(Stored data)
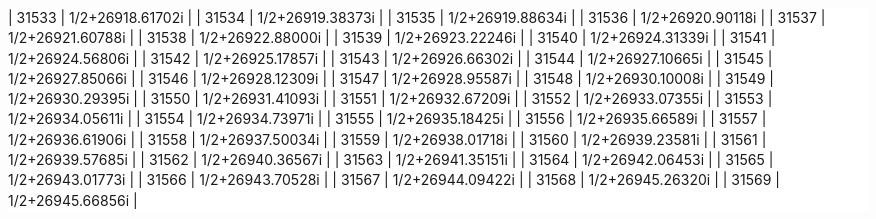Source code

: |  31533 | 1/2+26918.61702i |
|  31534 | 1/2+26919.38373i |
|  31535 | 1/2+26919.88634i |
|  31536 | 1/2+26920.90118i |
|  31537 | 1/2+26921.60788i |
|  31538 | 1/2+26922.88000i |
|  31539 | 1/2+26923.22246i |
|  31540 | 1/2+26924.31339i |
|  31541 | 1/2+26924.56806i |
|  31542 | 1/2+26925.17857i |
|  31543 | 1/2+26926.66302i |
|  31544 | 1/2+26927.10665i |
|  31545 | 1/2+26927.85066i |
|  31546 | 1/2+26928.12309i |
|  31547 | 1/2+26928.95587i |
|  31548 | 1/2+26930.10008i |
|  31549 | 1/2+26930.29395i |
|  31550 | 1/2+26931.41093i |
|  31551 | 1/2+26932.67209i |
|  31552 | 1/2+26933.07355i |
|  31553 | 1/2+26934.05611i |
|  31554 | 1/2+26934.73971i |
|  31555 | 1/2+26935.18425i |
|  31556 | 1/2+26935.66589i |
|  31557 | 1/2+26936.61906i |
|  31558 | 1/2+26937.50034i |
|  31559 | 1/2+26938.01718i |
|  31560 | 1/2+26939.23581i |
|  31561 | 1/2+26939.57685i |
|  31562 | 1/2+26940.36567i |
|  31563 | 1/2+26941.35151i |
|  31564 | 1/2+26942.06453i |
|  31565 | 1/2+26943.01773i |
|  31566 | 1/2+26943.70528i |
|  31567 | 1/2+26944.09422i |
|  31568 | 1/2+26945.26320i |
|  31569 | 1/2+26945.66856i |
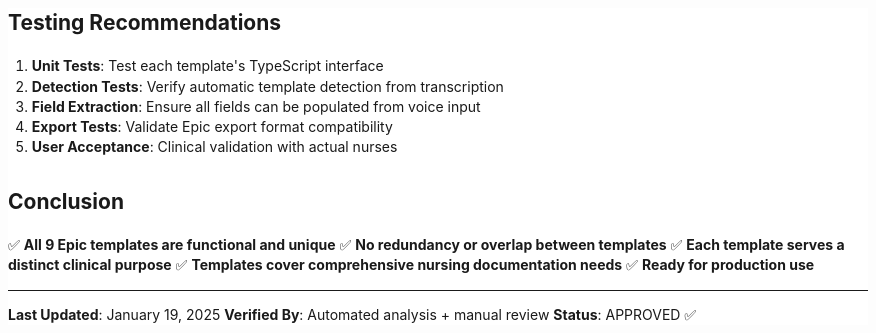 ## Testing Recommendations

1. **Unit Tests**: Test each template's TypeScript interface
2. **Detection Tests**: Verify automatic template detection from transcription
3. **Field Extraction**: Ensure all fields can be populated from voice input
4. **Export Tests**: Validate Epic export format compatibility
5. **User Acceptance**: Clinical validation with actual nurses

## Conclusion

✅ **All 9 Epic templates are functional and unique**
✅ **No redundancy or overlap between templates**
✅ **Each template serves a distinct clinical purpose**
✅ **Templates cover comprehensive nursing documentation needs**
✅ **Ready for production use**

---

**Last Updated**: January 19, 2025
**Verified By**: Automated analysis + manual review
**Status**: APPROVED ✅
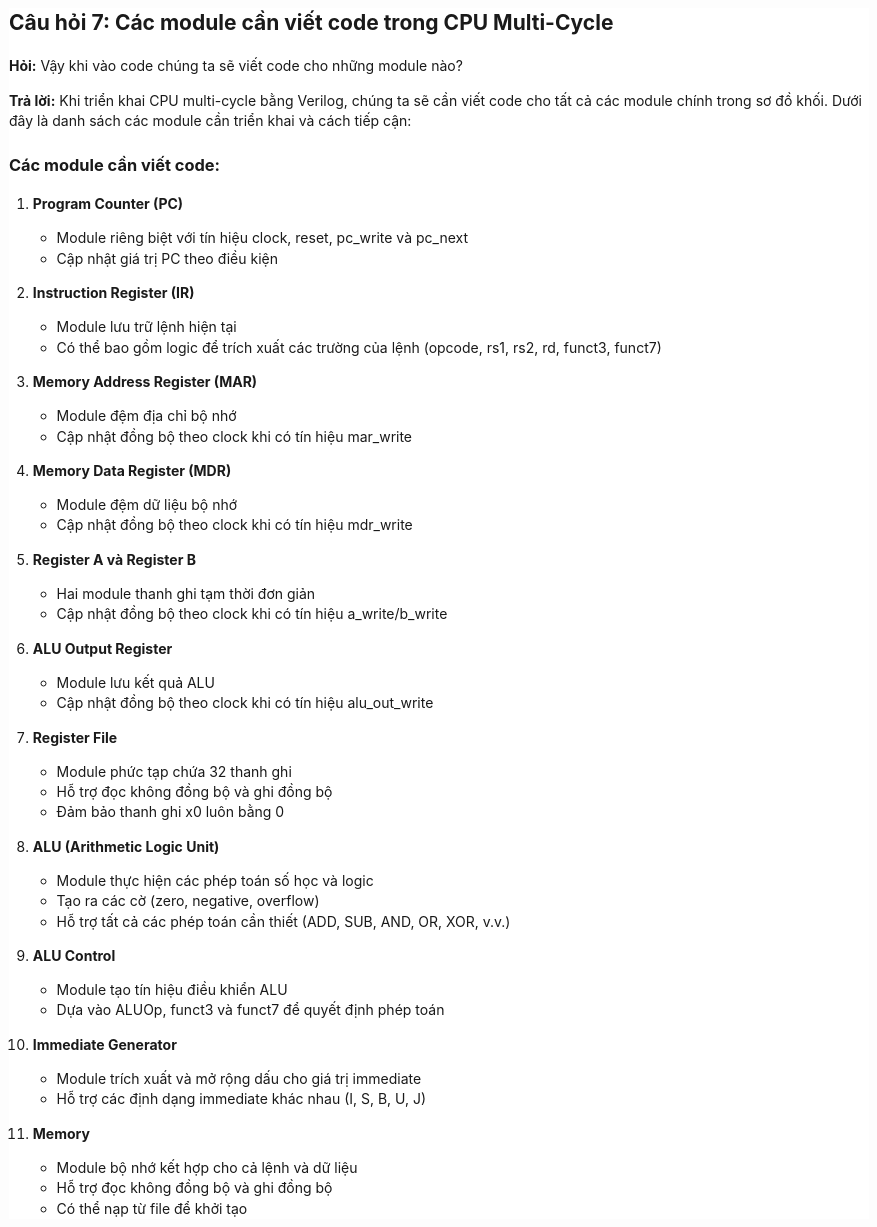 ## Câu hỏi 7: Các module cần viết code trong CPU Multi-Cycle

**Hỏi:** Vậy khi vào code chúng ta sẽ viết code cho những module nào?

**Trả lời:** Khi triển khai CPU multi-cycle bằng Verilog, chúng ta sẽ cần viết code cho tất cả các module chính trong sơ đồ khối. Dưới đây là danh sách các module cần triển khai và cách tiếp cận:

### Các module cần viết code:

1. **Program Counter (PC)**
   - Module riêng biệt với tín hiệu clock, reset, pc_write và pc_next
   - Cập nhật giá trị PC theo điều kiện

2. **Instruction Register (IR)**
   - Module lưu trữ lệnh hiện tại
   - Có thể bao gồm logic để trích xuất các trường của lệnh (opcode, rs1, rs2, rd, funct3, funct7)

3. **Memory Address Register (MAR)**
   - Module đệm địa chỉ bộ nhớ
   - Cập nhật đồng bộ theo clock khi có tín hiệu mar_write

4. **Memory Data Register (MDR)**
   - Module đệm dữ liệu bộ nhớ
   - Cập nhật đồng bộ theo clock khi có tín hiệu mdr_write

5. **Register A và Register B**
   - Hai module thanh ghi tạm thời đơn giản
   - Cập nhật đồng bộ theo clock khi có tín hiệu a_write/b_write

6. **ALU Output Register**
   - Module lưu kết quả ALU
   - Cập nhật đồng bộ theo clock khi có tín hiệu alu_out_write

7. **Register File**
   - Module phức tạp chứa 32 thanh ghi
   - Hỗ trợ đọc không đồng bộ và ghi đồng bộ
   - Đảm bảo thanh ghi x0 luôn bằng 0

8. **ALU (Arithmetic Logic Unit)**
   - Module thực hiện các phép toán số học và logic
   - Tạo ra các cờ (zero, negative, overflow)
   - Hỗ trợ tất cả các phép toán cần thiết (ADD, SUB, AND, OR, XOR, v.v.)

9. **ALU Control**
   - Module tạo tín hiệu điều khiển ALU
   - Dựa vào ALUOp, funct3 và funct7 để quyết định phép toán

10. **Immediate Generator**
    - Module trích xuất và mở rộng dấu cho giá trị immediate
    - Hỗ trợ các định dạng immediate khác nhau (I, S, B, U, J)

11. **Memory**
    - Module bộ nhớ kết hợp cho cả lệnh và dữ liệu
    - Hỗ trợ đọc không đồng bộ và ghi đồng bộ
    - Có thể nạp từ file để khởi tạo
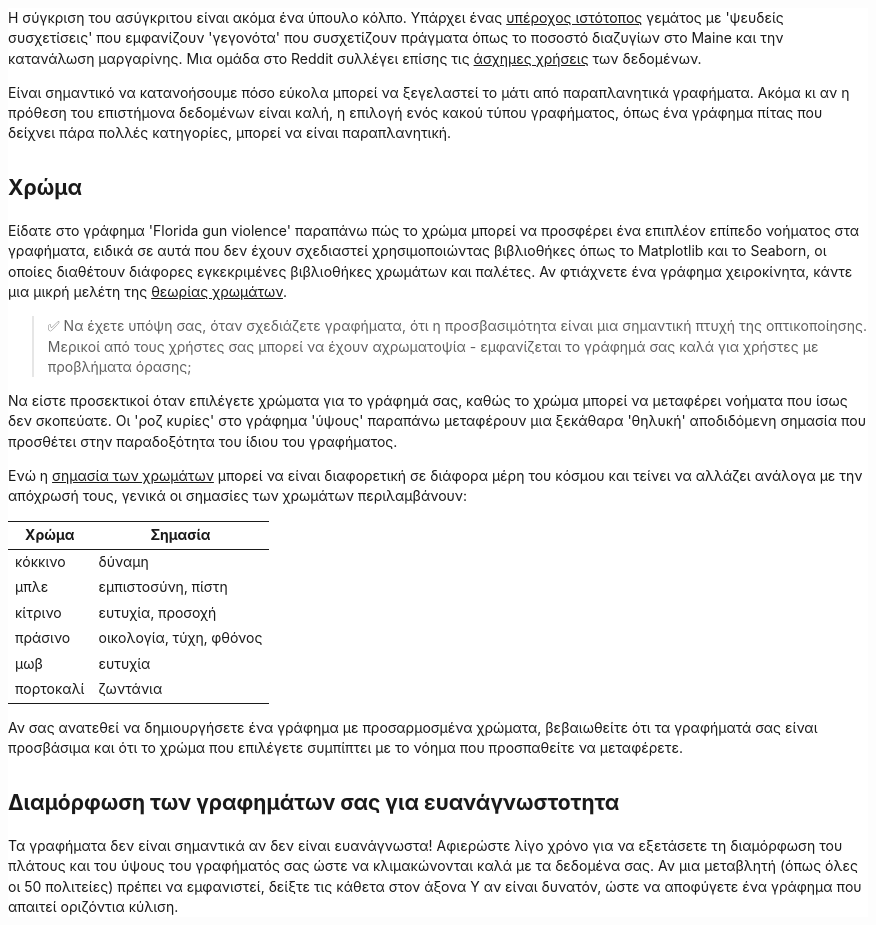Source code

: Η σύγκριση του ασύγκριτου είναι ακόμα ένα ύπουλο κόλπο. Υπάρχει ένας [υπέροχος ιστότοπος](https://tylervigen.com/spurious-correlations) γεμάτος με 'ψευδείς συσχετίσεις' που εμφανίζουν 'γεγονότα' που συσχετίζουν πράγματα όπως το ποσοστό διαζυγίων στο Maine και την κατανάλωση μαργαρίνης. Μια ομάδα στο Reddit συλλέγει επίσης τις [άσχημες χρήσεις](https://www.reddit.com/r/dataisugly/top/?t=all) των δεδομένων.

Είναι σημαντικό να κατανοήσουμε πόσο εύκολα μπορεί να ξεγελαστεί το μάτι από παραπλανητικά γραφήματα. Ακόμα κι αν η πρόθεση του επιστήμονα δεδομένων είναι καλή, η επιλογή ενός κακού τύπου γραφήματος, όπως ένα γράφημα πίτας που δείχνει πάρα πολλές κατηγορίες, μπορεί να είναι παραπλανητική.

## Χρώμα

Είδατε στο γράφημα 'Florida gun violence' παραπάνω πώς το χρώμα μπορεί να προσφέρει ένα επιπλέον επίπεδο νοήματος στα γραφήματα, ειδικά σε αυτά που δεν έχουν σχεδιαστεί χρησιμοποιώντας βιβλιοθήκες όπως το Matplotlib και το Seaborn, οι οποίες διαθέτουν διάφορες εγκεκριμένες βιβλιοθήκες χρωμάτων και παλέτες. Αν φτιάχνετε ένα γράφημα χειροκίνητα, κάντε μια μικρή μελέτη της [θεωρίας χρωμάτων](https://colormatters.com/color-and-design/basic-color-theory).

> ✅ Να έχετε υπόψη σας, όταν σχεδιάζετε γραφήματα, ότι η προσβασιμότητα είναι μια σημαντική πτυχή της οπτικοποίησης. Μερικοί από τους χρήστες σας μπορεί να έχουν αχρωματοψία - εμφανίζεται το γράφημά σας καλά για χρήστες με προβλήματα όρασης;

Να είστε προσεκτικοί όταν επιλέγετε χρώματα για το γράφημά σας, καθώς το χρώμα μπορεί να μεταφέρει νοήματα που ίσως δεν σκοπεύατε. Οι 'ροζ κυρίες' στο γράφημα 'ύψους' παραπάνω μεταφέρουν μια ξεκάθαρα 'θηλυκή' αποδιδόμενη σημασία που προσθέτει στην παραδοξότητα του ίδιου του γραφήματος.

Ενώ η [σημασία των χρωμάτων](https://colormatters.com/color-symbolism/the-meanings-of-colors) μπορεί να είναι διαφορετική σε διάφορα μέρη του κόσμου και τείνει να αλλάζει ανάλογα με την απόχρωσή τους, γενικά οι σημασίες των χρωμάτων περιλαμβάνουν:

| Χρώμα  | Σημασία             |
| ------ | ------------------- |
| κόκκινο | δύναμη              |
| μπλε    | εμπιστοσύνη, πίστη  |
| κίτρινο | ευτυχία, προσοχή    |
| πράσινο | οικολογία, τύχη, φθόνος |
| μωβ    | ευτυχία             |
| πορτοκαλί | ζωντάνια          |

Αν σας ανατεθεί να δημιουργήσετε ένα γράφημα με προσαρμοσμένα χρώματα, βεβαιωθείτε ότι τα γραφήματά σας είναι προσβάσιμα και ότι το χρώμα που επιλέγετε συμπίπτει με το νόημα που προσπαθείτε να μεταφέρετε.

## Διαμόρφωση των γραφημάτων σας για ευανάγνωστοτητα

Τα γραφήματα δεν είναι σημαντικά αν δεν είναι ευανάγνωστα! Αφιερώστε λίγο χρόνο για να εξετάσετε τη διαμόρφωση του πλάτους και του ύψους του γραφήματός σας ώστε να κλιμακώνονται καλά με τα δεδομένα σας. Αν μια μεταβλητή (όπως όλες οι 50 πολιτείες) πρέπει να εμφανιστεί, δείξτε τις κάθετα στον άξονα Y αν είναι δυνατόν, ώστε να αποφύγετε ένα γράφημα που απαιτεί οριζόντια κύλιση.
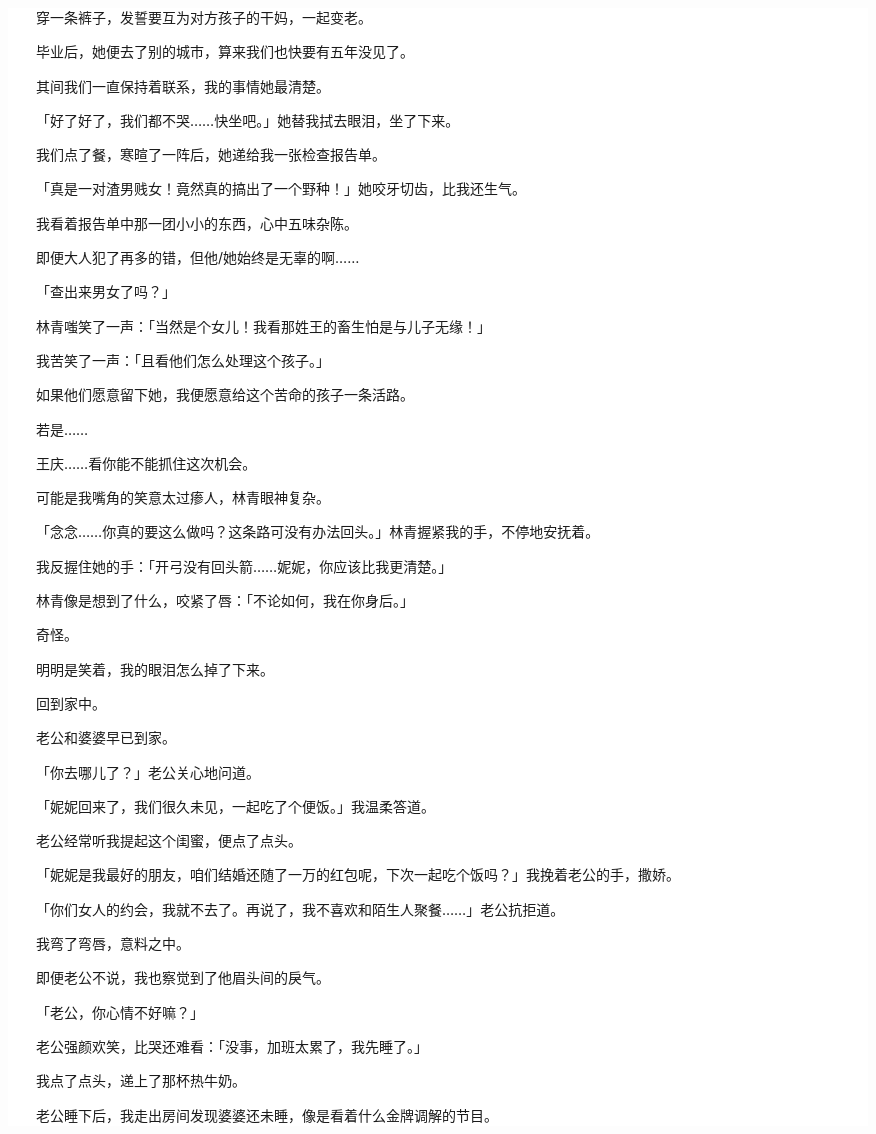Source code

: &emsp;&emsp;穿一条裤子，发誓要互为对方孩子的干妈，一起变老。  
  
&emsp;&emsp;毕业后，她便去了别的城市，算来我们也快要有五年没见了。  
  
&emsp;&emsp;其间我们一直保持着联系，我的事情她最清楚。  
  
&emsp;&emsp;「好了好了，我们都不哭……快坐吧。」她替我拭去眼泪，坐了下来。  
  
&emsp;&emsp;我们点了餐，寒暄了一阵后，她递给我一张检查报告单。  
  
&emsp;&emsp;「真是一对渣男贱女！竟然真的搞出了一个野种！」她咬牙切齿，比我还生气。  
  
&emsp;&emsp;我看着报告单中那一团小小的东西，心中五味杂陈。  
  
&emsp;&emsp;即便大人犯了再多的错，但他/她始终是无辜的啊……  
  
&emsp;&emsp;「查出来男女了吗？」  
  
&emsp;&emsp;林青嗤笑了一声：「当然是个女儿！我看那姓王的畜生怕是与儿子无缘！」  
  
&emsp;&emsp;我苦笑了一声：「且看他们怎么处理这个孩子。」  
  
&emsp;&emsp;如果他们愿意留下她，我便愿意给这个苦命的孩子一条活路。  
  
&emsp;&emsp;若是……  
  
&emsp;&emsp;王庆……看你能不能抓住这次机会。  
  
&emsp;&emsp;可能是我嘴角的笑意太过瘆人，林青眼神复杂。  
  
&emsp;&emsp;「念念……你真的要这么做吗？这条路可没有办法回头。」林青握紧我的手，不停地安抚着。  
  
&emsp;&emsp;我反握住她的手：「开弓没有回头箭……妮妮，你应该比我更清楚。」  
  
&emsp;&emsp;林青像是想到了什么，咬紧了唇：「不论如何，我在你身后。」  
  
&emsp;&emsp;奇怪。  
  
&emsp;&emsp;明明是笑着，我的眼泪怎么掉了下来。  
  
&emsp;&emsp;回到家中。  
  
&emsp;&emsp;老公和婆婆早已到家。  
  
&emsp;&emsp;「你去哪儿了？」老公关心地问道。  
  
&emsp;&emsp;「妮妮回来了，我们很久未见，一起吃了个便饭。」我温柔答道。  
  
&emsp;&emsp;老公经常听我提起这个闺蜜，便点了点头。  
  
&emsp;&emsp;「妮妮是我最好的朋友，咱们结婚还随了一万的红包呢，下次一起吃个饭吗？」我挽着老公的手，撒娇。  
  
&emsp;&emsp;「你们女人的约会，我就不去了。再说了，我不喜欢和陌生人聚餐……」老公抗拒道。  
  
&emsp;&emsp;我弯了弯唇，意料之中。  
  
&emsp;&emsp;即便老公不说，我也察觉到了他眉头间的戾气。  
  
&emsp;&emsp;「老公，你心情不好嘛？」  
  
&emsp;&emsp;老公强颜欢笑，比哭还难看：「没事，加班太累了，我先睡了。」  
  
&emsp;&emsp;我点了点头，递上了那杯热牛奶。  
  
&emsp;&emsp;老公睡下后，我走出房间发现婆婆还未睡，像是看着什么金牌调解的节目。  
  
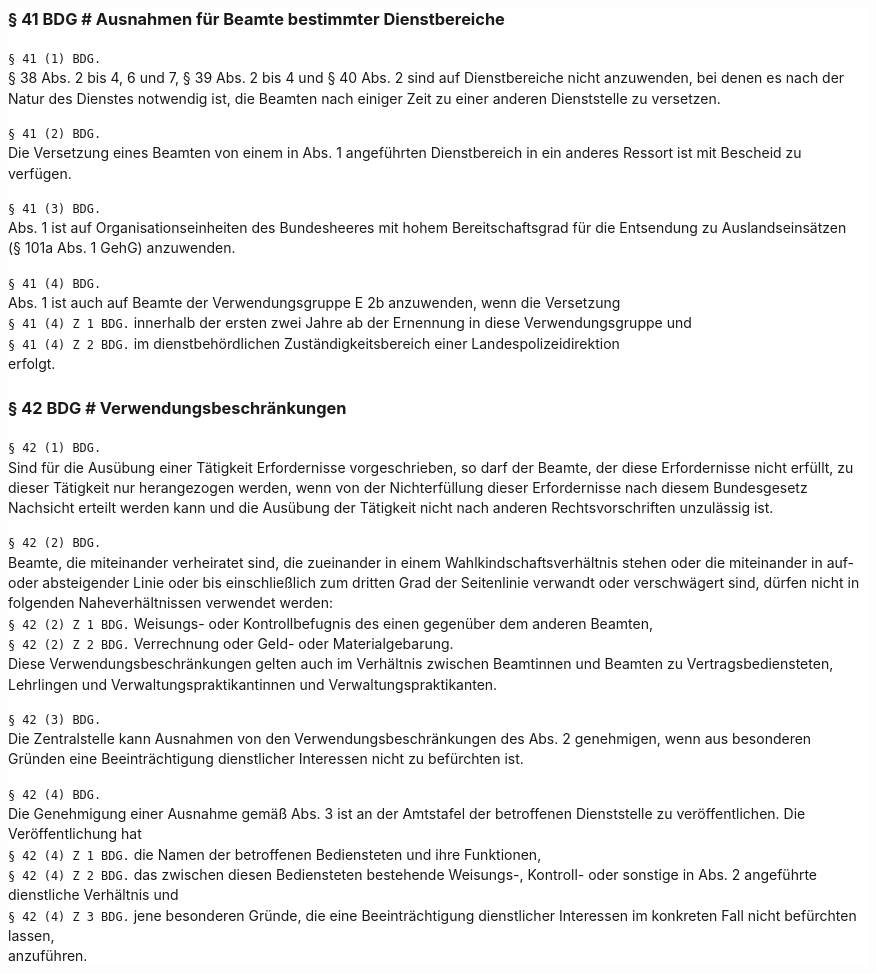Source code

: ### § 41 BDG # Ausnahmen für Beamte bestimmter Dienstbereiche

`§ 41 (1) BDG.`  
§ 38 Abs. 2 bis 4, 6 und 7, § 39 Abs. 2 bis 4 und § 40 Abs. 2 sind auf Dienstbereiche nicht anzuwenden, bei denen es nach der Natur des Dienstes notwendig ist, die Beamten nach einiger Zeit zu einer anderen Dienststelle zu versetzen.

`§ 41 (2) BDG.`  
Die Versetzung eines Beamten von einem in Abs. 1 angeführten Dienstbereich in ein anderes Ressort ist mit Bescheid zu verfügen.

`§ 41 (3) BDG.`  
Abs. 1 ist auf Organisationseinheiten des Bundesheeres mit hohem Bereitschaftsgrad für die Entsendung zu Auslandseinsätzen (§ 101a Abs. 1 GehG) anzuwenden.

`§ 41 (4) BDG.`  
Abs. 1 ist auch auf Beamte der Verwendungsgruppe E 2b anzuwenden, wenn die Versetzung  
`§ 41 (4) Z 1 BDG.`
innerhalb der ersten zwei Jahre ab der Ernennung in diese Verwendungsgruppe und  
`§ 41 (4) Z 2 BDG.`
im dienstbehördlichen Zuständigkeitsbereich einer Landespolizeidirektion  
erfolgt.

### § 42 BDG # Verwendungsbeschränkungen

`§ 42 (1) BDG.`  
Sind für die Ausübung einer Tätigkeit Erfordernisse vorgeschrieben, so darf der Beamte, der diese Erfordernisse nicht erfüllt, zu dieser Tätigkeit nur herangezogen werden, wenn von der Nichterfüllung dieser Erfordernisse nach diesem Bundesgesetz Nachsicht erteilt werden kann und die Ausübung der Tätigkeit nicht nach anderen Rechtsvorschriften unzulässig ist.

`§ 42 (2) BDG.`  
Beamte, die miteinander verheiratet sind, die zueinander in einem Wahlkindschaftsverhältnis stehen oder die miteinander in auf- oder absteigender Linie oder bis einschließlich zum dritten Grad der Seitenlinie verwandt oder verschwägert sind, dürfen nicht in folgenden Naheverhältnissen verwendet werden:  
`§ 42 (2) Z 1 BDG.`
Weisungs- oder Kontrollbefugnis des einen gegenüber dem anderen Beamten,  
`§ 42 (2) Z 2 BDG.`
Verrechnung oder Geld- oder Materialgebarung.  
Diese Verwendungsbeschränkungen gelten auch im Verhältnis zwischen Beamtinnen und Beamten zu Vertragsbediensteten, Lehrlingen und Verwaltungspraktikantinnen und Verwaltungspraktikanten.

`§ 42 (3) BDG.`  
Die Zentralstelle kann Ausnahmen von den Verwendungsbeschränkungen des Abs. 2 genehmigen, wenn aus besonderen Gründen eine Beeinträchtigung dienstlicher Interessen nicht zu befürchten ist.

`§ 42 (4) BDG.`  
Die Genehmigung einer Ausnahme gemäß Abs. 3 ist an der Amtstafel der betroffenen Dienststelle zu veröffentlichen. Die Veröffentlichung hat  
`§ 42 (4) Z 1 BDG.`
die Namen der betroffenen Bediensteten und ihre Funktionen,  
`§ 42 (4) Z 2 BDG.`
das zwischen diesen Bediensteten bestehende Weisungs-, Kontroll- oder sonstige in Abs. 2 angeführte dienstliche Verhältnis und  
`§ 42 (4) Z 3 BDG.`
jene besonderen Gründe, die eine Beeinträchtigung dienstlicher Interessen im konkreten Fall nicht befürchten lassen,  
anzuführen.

■ Required action ■
Among the records, find each line where the word "auch" occurs, and copy it.

■ Solution for this task ■
Abs. 1 ist auch auf Beamte der Verwendungsgruppe E 2b anzuwenden, wenn die Versetzung  
Diese Verwendungsbeschränkungen gelten auch im Verhältnis zwischen Beamtinnen und Beamten zu Vertragsbediensteten, Lehrlingen und Verwaltungspraktikantinnen und Verwaltungspraktikanten.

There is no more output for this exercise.